Task - When you reach the line in the listing below that contains "ole model (SpineNet", begin returning lines exactly as written, and stop after the line that contains "Adatvédelmi Tájékoztató". Return no other lines.

• • • •

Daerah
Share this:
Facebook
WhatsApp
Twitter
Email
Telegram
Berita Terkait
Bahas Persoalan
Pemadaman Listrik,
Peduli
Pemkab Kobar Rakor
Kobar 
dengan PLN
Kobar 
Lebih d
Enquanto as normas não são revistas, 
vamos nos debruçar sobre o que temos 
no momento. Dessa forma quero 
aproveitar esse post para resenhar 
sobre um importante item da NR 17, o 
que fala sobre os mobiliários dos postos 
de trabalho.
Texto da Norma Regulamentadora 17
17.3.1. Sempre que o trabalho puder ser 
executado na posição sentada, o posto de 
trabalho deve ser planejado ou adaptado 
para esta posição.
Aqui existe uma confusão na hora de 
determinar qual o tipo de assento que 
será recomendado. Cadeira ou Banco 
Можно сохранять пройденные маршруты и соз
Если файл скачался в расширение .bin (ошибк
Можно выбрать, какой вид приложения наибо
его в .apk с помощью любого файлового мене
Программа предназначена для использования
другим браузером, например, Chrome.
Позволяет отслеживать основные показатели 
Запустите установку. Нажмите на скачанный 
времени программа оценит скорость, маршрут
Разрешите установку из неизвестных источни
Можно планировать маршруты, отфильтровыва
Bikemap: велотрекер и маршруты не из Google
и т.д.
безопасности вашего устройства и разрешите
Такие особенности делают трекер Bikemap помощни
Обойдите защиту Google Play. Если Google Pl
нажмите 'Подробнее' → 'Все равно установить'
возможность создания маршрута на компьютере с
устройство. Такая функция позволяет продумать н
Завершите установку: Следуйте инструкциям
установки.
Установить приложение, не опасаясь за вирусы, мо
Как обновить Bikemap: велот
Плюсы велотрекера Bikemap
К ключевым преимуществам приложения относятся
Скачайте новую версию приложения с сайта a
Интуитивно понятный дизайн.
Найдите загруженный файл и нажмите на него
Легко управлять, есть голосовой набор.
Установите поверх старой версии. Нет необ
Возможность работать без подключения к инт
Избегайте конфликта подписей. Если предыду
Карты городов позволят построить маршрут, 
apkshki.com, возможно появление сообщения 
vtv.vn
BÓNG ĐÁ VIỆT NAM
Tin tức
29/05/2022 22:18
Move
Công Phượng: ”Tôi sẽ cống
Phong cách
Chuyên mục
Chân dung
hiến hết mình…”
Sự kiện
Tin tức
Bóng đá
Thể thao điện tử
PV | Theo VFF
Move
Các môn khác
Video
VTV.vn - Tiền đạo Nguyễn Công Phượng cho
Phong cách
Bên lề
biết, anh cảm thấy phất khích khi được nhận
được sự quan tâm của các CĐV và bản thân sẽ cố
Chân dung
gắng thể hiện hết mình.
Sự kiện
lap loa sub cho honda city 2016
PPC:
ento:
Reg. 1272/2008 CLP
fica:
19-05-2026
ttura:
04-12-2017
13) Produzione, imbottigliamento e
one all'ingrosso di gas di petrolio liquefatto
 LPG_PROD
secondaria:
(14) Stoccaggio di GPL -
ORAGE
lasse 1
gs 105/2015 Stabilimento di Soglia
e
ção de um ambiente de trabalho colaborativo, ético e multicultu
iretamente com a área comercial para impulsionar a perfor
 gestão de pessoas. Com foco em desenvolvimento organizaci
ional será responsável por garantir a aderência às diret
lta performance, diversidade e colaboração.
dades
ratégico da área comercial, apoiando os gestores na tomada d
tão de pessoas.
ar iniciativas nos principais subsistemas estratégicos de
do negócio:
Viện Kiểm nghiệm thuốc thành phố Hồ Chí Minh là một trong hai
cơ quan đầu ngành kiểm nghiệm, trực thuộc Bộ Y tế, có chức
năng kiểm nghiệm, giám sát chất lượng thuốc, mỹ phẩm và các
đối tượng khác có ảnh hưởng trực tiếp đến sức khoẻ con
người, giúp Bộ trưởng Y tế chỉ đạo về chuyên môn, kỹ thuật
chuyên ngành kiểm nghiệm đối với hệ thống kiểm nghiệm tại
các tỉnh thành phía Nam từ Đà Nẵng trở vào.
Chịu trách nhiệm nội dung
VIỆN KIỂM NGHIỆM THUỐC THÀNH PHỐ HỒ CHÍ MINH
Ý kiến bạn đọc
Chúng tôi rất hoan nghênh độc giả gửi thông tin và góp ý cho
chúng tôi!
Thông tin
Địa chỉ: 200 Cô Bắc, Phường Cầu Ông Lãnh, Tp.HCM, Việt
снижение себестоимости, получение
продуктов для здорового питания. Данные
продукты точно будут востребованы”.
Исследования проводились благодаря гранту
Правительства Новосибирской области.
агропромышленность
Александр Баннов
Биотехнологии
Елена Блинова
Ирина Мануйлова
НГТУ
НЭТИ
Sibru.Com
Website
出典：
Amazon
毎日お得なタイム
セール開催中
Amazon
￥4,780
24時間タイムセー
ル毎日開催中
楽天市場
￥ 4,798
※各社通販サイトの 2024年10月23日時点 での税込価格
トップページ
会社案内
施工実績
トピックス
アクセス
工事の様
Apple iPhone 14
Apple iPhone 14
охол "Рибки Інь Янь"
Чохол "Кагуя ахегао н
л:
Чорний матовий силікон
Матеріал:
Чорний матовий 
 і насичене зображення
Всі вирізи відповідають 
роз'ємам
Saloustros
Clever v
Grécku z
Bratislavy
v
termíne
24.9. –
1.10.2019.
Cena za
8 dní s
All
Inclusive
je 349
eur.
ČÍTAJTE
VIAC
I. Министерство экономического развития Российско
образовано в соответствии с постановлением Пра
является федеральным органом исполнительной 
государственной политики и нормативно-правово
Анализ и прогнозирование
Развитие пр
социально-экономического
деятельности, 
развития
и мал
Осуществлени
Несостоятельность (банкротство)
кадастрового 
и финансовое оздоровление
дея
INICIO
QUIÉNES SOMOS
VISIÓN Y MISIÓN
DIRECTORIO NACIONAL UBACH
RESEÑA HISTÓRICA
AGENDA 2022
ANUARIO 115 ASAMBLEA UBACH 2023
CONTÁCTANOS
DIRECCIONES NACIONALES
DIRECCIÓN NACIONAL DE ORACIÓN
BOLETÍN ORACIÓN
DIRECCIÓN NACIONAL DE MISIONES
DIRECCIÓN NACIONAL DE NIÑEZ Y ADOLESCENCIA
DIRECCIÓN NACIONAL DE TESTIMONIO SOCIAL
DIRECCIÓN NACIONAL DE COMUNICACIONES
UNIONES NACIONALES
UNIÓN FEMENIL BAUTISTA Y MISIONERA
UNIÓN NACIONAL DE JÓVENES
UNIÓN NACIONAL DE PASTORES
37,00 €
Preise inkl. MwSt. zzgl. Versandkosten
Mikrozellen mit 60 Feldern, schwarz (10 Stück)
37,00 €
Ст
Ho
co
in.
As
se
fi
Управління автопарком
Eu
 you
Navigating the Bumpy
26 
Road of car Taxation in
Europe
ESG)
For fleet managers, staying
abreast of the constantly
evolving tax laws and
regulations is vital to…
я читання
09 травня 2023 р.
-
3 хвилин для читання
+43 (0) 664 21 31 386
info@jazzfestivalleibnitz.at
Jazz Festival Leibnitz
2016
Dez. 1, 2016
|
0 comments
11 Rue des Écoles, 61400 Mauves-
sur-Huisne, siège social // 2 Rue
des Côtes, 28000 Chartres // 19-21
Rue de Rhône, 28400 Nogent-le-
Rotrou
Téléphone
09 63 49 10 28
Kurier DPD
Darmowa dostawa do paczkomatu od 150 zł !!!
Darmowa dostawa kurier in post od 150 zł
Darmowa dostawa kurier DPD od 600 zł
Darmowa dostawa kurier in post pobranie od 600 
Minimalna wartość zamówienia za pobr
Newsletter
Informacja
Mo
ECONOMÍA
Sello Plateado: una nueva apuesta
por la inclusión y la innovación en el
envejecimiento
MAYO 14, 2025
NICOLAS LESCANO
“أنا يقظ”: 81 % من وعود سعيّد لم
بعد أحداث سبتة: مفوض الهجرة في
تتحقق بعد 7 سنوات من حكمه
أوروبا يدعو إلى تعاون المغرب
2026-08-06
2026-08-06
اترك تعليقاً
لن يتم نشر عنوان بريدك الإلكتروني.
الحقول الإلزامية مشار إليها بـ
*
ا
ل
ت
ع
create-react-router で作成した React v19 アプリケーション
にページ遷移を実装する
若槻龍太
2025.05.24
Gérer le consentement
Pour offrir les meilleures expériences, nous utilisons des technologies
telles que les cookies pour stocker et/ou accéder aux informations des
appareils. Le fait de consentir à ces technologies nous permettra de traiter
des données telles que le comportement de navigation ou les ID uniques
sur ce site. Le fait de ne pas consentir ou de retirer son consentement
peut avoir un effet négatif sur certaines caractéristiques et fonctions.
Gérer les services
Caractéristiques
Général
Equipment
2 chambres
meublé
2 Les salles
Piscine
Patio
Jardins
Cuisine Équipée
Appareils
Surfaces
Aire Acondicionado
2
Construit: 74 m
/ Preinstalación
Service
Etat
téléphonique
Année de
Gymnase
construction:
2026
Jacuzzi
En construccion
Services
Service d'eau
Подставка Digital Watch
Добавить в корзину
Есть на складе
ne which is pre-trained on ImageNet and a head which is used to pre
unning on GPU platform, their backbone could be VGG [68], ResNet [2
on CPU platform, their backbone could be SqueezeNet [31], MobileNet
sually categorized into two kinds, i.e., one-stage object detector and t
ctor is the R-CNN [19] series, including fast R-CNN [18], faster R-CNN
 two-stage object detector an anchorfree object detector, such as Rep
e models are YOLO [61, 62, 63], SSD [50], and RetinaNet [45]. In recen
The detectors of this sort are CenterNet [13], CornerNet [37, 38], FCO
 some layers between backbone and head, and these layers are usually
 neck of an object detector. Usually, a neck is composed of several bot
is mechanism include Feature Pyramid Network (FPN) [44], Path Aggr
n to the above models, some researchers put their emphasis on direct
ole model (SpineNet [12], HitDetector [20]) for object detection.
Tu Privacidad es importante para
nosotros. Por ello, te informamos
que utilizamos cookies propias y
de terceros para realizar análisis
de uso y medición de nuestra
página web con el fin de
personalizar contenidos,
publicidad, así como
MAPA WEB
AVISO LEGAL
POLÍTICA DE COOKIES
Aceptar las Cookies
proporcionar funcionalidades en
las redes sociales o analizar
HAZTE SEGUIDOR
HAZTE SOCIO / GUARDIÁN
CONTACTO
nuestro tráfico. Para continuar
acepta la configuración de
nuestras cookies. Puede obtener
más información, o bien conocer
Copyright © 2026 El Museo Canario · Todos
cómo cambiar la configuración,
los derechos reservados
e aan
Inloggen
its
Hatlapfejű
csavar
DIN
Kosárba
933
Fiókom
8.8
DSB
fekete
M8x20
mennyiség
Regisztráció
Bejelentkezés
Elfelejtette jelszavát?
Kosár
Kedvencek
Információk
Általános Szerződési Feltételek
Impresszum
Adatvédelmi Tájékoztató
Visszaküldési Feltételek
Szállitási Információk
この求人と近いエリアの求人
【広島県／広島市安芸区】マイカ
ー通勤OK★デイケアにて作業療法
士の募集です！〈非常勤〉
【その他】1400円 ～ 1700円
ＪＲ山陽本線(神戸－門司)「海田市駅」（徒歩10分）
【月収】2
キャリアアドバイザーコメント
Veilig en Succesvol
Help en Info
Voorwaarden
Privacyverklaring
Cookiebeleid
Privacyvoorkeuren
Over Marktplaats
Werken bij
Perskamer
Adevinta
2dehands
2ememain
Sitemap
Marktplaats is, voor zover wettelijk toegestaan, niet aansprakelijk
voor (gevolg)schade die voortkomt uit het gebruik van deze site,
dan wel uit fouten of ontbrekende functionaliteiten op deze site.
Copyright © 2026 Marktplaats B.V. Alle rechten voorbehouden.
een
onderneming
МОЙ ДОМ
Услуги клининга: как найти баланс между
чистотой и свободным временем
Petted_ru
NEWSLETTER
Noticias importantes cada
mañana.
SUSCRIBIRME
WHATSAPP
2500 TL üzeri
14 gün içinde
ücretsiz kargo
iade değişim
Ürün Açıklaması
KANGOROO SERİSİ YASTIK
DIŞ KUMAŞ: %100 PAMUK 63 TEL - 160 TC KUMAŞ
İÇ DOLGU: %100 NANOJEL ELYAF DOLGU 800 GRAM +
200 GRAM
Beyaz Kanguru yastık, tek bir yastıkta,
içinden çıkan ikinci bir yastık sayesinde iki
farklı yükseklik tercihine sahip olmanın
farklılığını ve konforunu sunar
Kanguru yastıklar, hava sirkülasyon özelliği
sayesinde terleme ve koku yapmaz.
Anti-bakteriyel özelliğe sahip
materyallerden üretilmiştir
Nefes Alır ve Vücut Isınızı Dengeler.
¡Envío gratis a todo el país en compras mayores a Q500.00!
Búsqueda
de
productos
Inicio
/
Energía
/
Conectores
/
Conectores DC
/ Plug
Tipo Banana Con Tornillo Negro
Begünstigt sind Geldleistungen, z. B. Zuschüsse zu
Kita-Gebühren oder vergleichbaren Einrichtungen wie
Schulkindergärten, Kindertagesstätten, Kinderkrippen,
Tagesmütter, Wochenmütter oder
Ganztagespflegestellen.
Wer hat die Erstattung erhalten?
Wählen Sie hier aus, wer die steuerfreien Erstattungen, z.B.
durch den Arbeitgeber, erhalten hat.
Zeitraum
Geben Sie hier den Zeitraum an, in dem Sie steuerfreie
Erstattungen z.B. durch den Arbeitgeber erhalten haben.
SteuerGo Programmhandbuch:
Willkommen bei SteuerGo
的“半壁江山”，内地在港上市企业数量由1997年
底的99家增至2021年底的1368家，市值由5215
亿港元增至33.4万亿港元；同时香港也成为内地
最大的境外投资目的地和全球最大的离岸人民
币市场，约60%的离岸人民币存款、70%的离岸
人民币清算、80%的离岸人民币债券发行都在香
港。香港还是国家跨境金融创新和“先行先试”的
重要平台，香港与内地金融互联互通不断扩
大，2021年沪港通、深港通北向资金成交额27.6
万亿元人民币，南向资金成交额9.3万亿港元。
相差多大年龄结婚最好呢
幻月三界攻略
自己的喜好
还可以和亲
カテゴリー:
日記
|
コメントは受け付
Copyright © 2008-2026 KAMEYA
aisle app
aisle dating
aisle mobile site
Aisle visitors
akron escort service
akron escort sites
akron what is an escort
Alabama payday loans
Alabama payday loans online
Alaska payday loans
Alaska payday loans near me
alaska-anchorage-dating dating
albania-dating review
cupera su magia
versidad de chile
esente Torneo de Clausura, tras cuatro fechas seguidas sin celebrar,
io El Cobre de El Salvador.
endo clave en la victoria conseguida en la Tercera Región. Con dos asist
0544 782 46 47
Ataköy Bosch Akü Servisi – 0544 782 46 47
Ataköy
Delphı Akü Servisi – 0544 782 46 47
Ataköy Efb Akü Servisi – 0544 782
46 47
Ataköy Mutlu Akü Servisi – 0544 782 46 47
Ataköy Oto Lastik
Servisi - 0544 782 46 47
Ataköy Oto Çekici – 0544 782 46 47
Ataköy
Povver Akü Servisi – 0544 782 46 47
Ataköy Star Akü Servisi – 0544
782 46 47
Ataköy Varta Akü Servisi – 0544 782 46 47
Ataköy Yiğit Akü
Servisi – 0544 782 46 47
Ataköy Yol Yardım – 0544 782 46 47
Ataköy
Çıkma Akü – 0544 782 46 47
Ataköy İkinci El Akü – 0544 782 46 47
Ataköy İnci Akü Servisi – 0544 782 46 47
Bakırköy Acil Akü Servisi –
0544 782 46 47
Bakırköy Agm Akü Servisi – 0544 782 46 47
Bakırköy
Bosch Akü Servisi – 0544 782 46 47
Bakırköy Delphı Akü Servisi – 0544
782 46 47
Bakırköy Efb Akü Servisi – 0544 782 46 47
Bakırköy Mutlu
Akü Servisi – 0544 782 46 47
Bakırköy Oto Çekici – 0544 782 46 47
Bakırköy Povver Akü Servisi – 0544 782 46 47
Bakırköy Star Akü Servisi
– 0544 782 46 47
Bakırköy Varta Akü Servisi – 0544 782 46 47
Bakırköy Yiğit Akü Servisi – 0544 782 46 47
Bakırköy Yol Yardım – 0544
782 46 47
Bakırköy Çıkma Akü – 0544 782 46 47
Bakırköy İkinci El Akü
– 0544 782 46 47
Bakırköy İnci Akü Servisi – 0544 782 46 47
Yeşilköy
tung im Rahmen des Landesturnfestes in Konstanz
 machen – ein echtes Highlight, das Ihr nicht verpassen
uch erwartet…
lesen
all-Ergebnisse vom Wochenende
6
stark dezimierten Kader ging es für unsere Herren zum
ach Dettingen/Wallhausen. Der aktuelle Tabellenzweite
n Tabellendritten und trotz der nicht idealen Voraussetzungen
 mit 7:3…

• • • •

Reply -
ole model (SpineNet [12], HitDetector [20]) for object detection.
Tu Privacidad es importante para
nosotros. Por ello, te informamos
que utilizamos cookies propias y
de terceros para realizar análisis
de uso y medición de nuestra
página web con el fin de
personalizar contenidos,
publicidad, así como
MAPA WEB
AVISO LEGAL
POLÍTICA DE COOKIES
Aceptar las Cookies
proporcionar funcionalidades en
las redes sociales o analizar
HAZTE SEGUIDOR
HAZTE SOCIO / GUARDIÁN
CONTACTO
nuestro tráfico. Para continuar
acepta la configuración de
nuestras cookies. Puede obtener
más información, o bien conocer
Copyright © 2026 El Museo Canario · Todos
cómo cambiar la configuración,
los derechos reservados
e aan
Inloggen
its
Hatlapfejű
csavar
DIN
Kosárba
933
Fiókom
8.8
DSB
fekete
M8x20
mennyiség
Regisztráció
Bejelentkezés
Elfelejtette jelszavát?
Kosár
Kedvencek
Információk
Általános Szerződési Feltételek
Impresszum
Adatvédelmi Tájékoztató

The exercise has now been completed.